Task goal
Output the listing exactly, without its pictures.

Supplied material
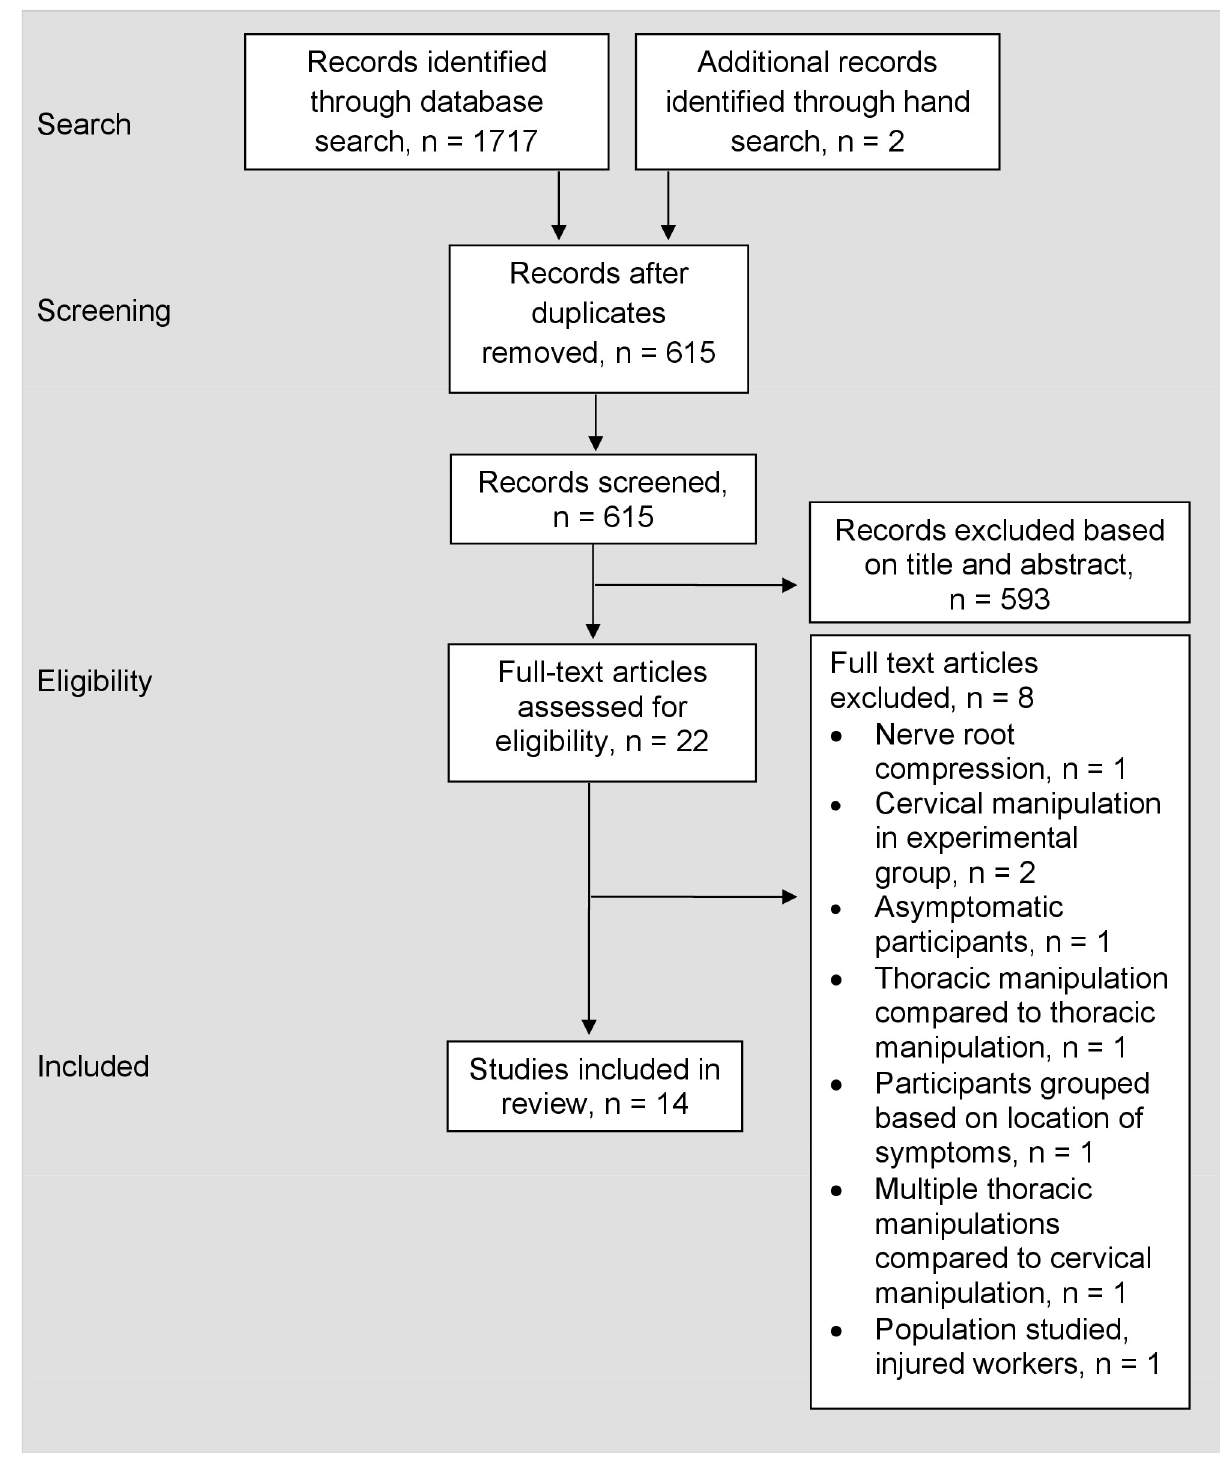
Fig 1. PRISMA flow diagram of search results and studies included.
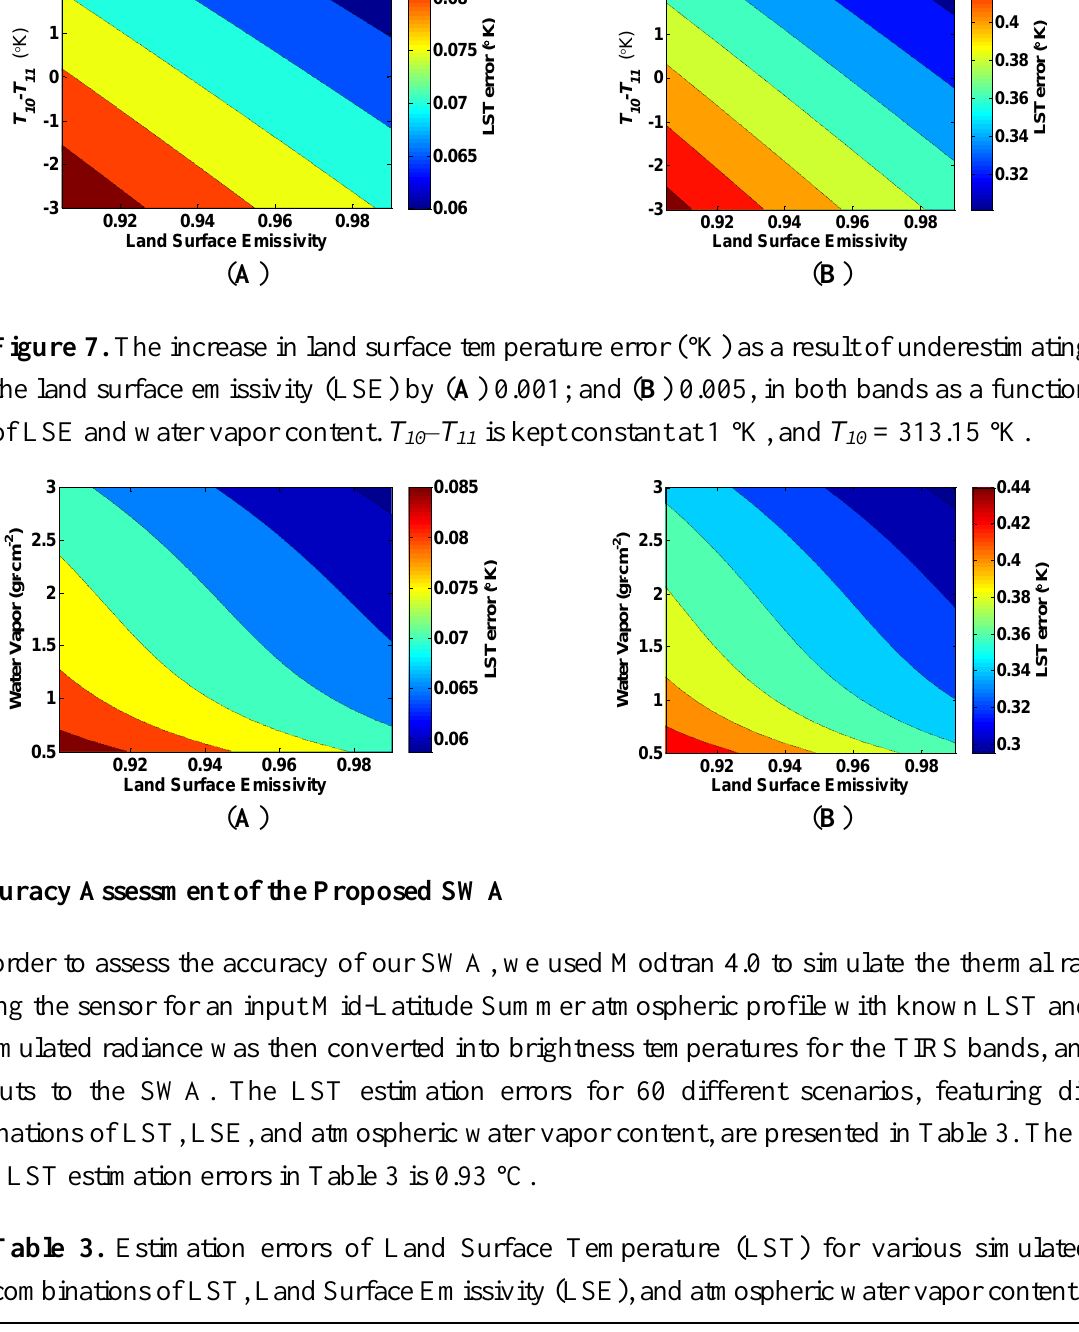
Figure 6. The increase in land surface temperature error (°K) as a result of underestimating the land surface emissivity (LSE) by ( A ) 0.001; and ( B ) 0.005, in both bands as a function of LSE and T – T . The water vapor content is assumed to be 1.5 g · cm −2 and T 10 11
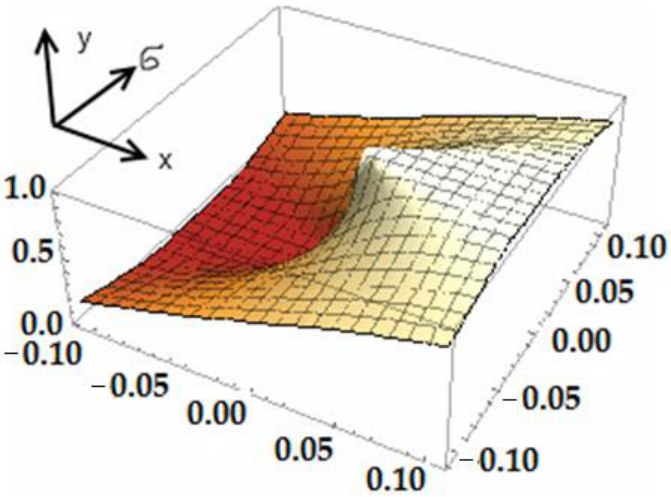
Figure 11. Distribution of the random value of deviations y = θ ( u ), where x = u = (x i − ξ )/( ξ · σ ), with center ξ and dispersion σ 2 .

Written answer
Fig 1. PRISMA flow diagram of search results and studies included.
Figure 6. The increase in land surface temperature error (°K) as a result of underestimating the land surface emissivity (LSE) by ( A ) 0.001; and ( B ) 0.005, in both bands as a function of LSE and T – T . The water vapor content is assumed to be 1.5 g · cm −2 and T 10 11
Figure 11. Distribution of the random value of deviations y = θ ( u ), where x = u = (x i − ξ )/( ξ · σ ), with center ξ and dispersion σ 2 .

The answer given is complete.